**Source passage:**
(begin)

The City of Tomorrow Sensors, Networks, Hackers, and the Future of Urban Life Carlo Ratti, Matthew Claudel

The Future Series
Publication date:
28 Jun 2016
Yale University Press
192 pages: 178 x 127 x 21mm
22 b-w illus.
Sales territories:

Buy this eBook

You can purchase this title from a number of online retailers:

An internationally renowned architect, urban planner, and scholar describes the major technological forces driving the future of cities

Since cities emerged ten thousand years ago, they have become one of the most impressive artifacts of humanity. But their evolution has been anything but linear—cities have gone through moments of radical change, turning points that redefine their very essence. In this book, a renowned architect and urban planner who studies the intersection of cities and technology argues that we are in such a moment.
The authors explain some of the forces behind urban change and offer new visions of the many possibilities for tomorrow’s city. Pervasive digital systems that layer our cities are transforming urban life. The authors provide a front-row seat to this change. Their work at the MIT Senseable City Laboratory allows experimentation and implementation of a variety of urban initiatives and concepts, from assistive condition-monitoring bicycles to trash with embedded tracking sensors, from mobility to energy, from participation to production. They call for a new approach to envisioning cities: futurecraft, a symbiotic development of urban ideas by designers and the public. With such participation, we can collectively imagine, examine, choose, and shape the most desirable future of our cities.

(end)

**Data block:**
(begin)

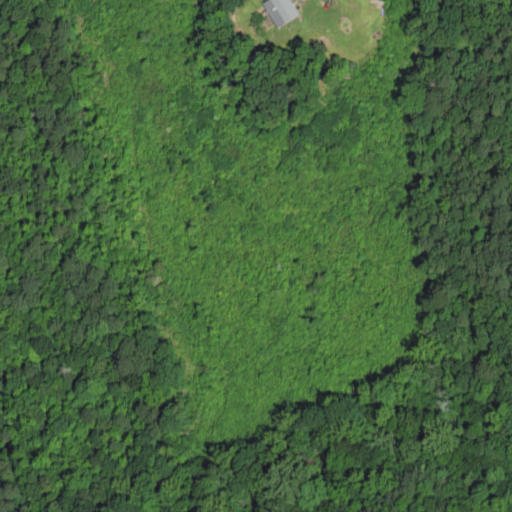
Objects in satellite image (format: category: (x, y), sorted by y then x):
building: (278, 11)
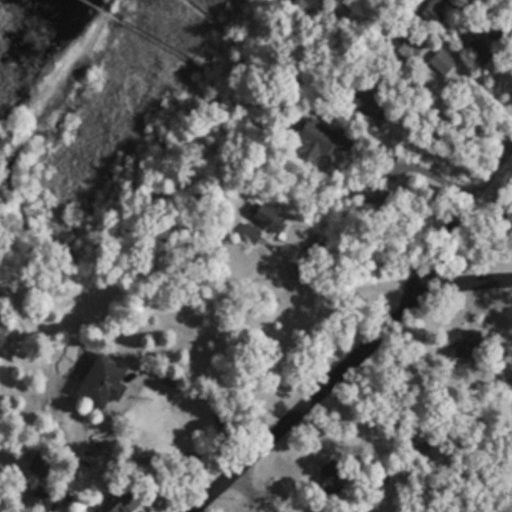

(end)

**Work to be completed:**
Answer these questions from the book description:
1. Which press published the book?
2. How many pages does the book have?
3. What name do the authors give to their proposed approach to envisioning cities?
The listing plays no part in this work.

**Expected answer:**
1. Yale University Press
2. 192 pages
3. Futurecraft